On a Tuesday afternoon in the recesses of the Parren J. Mitchell Art-Sociology Building, a group of students donned a virtual reality headset in the Lab for Applied Social Science Research (LASSR). The first participant, playing the role of a police officer, knocked on the door of a home where they’ve received reports of a domestic disturbance. An older white woman answered the door and snippily told the officer everything is fine—leave her alone.

When the next student was thrown into a refreshed version of the scenario, the person who answered the door is a middle-aged Black man. He seems weary, and tells the police officer he simply had an argument with his wife.

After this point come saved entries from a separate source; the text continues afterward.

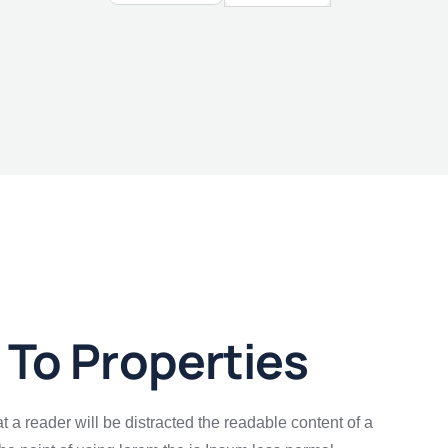
To Properties
hat a reader will be distracted the readable content of a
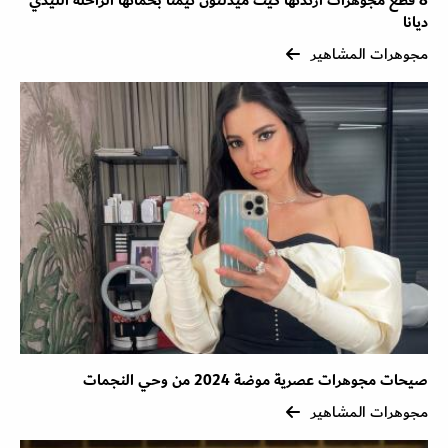
8 قطع مجوهرات ارتدتها كيت ميدلتون تيمنًا بحماتها الراحلة الليدي
ديانا
مجوهرات المشاهير
صيحات مجوهرات عصرية موضة 2024 من وحي النجمات
مجوهرات المشاهير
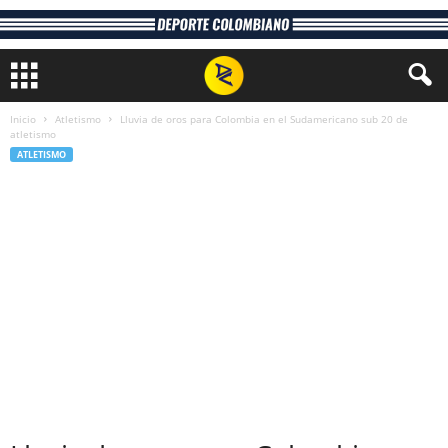
Inicio
Atletismo
Lluvia de oros para Colombia en el Sudamericano sub 20 de
atletismo
ATLETISMO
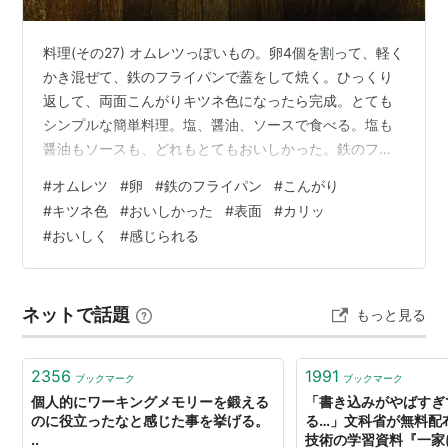
料理(その27) オムレツっぽいもの。卵4個を割って、軽く
かき混ぜて、鉄のフライパンで蓋をして焼く。ひっくり
返して、両面こんがりキツネ色になったら完成。とても
シンプルな簡単料理。塩、醤油、ソースで食べる。塩も
醤油もソースも、どれもとてもおいしかった。鉄のフラ
イパンだと、何だか、表面がすごくカリッとしていて、
#
オムレツ
#
卵
#
鉄のフライパン
#
こんがり
通常よりも、よりおいしく感じられる気がする。
#
キツネ色
#
おいしかった
#
表面
#
カリッ
#
おいしく
#
感じられる
ネットで話題
もっと見る
2356
1991
ブックマーク
ブックマーク
個人的にワーキングメモリーを鍛える
「書き込みがやばすぎ
のに役立ったなと感じた事を挙げる。
る…」文科省が無料配
..
技術の学習資料『一家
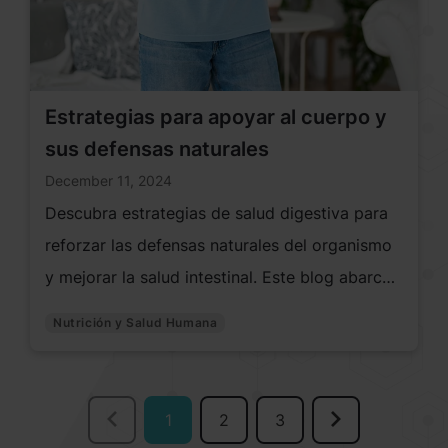
mercado.
Estrategias para apoyar al cuerpo y
sus defensas naturales
December 11, 2024
Descubra estrategias de salud digestiva para
reforzar las defensas naturales del organismo
y mejorar la salud intestinal. Este blog abarca
la dieta, los cambios en el estilo de vida y los
Nutrición y Salud Humana
suplementos. Aprenda a desarrollar en
Norteamérica suplementos para la salud
intestinal y digestiva que promuevan la salud
1
2
3
4
5
digestiva de por vida.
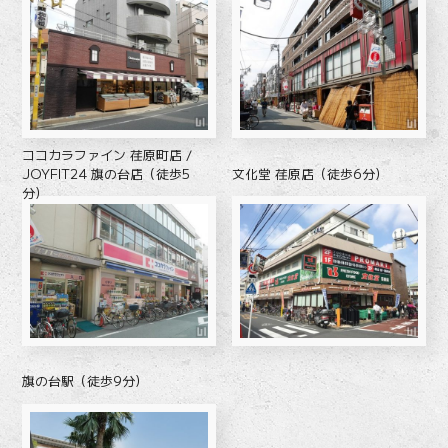
ココカラファイン 荏原町店 /
文化堂 荏原店（徒歩6分）
JOYFIT24 旗の台店（徒歩5
分）
旗の台駅（徒歩9分）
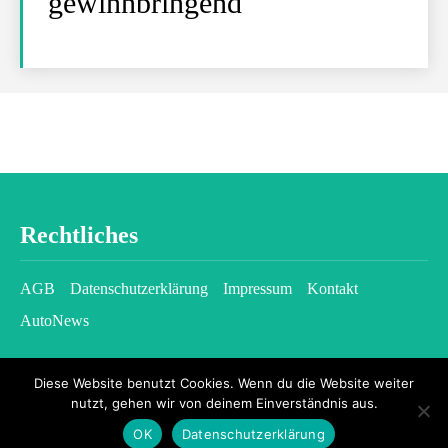
gewinnbringend
Rechtliches
AGB
Datenschutzerklärung
Impressum
Kontakt
AutoNews
Diese Website benutzt Cookies. Wenn du die Website weiter
nutzt, gehen wir von deinem Einverständnis aus.
OK
Datenschutzerklärung
2026 © kfzgazette.com - All rights reserved.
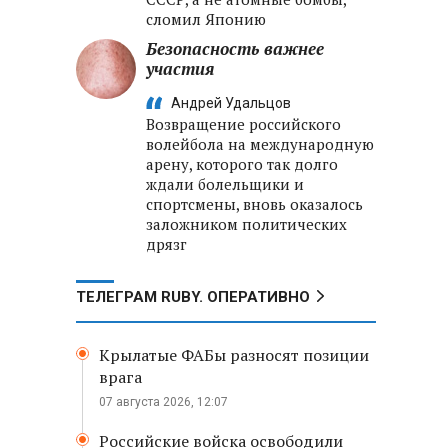
сломил Японию
Безопасность важнее
участия
Андрей Удальцов
Возвращение российского
волейбола на международную
арену, которого так долго
ждали болельщики и
спортсмены, вновь оказалось
заложником политических
дрязг
ТЕЛЕГРАМ RUBY. ОПЕРАТИВНО
Крылатые ФАБы разносят позиции
врага
07 августа 2026, 12:07
Российские войска освободили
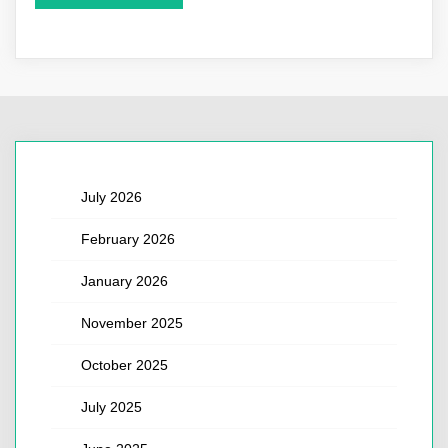
July 2026
February 2026
January 2026
November 2025
October 2025
July 2025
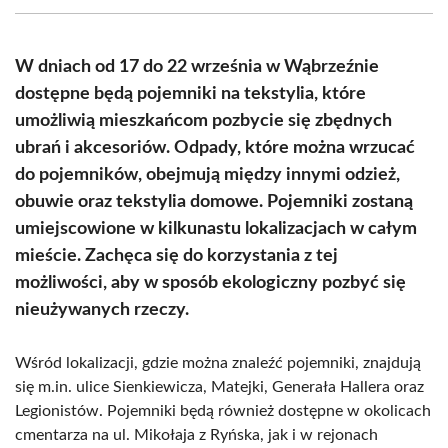
(Twitter)
W dniach od 17 do 22 września w Wąbrzeźnie
dostępne będą pojemniki na tekstylia, które
umożliwią mieszkańcom pozbycie się zbędnych
ubrań i akcesoriów. Odpady, które można wrzucać
do pojemników, obejmują między innymi odzież,
obuwie oraz tekstylia domowe. Pojemniki zostaną
umiejscowione w kilkunastu lokalizacjach w całym
mieście. Zachęca się do korzystania z tej
możliwości, aby w sposób ekologiczny pozbyć się
nieużywanych rzeczy.
Wśród lokalizacji, gdzie można znaleźć pojemniki, znajdują
się m.in. ulice Sienkiewicza, Matejki, Generała Hallera oraz
Legionistów. Pojemniki będą również dostępne w okolicach
cmentarza na ul. Mikołaja z Ryńska, jak i w rejonach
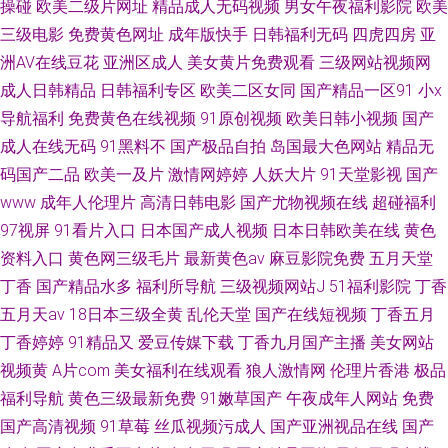
操碰
欧美二级片网址
精品成人无码视频
男女午夜福利影院
欧美
三级电影
免费黄色网址
成年版快手
日韩福利无码
四虎四房
亚
洲AV在线豆花
亚洲区成人
美女黄片免费观看
三级网站视频网
成人日韩精品
日韩福利专区
欧美二区女同
国产精品一区91
小x
导航福利
免费黄色在线视频
91原创视频
欧美日韩小视频
国产
成人在线无码
91黑料不
国产极品自拍
岛国最大色网站
精品无
码国产二品
欧美一及片
激情网婷婷
人妖大片
91天堂影视
国产
www
成年人伦理片
高清日韩电影
国产尤物视频在线
超碰福利
97视屏
91看片入口
日本国产成人视频
日本日韩欧美在线
黄色
资料入口
黄色网三级毛片
最新黄色av
麻豆影院免费
五月天堂
丁香
国产精品水多
福利所导航
三级视频网站J
51福利影院
丁香
五月天av
18日本三级全黄
乱伦天堂
国产在线短视频
丁香五月
丁香婷婷
91精品又
爱豆传媒下载
丁香九月国产主播
美女网站
视频黄
A片com
美女福利在线观看
狼人激情网
伦理片香港
极品
福利导航
黄色三级最新免费
91嫩草国产
午夜成年人网站
免费
国产高清视频
91草莓
丝瓜视频污成人
国产亚洲视品在线
国产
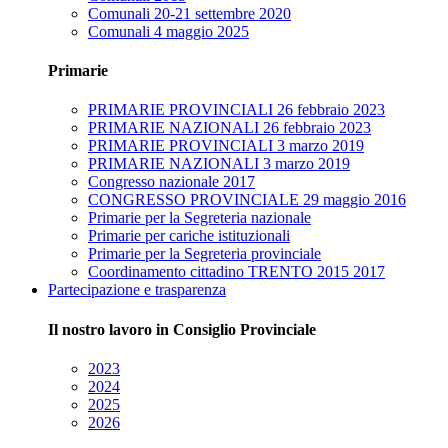
Comunali 20-21 settembre 2020
Comunali 4 maggio 2025
Primarie
PRIMARIE PROVINCIALI 26 febbraio 2023
PRIMARIE NAZIONALI 26 febbraio 2023
PRIMARIE PROVINCIALI 3 marzo 2019
PRIMARIE NAZIONALI 3 marzo 2019
Congresso nazionale 2017
CONGRESSO PROVINCIALE 29 maggio 2016
Primarie per la Segreteria nazionale
Primarie per cariche istituzionali
Primarie per la Segreteria provinciale
Coordinamento cittadino TRENTO 2015 2017
Partecipazione e trasparenza
Il nostro lavoro in Consiglio Provinciale
2023
2024
2025
2026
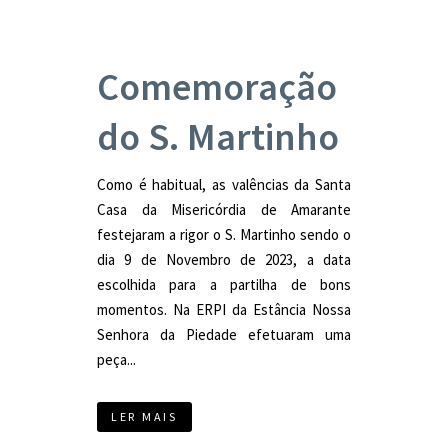
Comemoração
do S. Martinho
Como é habitual, as valências da Santa
Casa da Misericórdia de Amarante
festejaram a rigor o S. Martinho sendo o
dia 9 de Novembro de 2023, a data
escolhida para a partilha de bons
momentos. Na ERPI da Estância Nossa
Senhora da Piedade efetuaram uma
peça...
LER MAIS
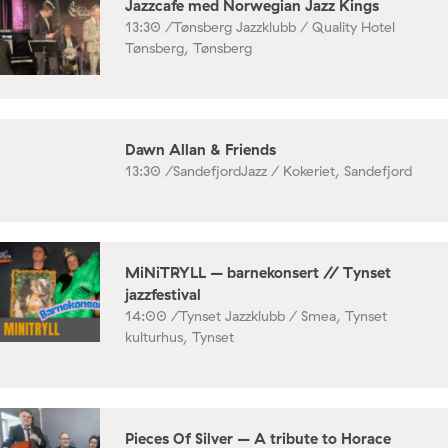
Jazzcafe med Norwegian Jazz Kings
13:30 /
Tønsberg Jazzklubb / Quality Hotel
Tønsberg, Tønsberg
Dawn Allan & Friends
13:30 /
SandefjordJazz / Kokeriet, Sandefjord
MiNiTRYLL – barnekonsert // Tynset
jazzfestival
14:00 /
Tynset Jazzklubb / Smea, Tynset
kulturhus, Tynset
Pieces Of Silver – A tribute to Horace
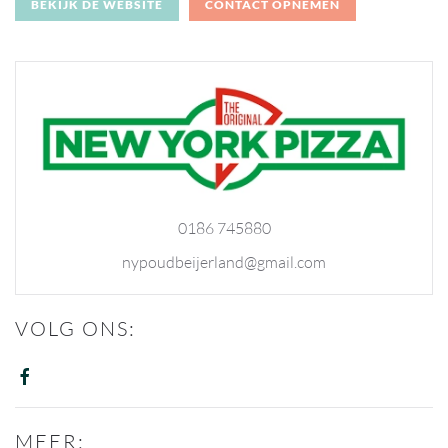
BEKIJK DE WEBSITE
CONTACT OPNEMEN
0186 745880
nypoudbeijerland@gmail.com
VOLG ONS:
MEER:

This technology is actually used by police officers across the country to uncover unconscious bias: How do cops’ reactions change or stay the same based on who they’re talking to? For students, the exercise put them in the mindset of a police officer—complete with the distraction of bulletins coming through on their radio and interruptions from onlookers.

Elijah Adams ’24, who’s studying criminology and criminal justice, was drawn to the course for the opportunity to discuss “the questions that can be very polarizing today,” he said, including the role that race can play in policing. “I’m really impressed with how unapologetically the course is going after some of these issues,” Adams said.

One class, featuring Tony Cheng, an assistant professor of sociology at Duke University, gave Adams new perspective on how police departments can make opportunities for community feedback more accessible—or less. Are meetings that are open to the public held in easy-to-find locations, or more obscure ones? Are they in the evenings, when people might have free time after work, or are they happening at 10 a.m.?

To Kenner, the course represents a chance for UMPD to deepen our continued relationships with the people they serve. “We have to try to foster trust within our university community,” she said. “We’re all human. Everybody has to sit down, come together, and have these critical conversations.”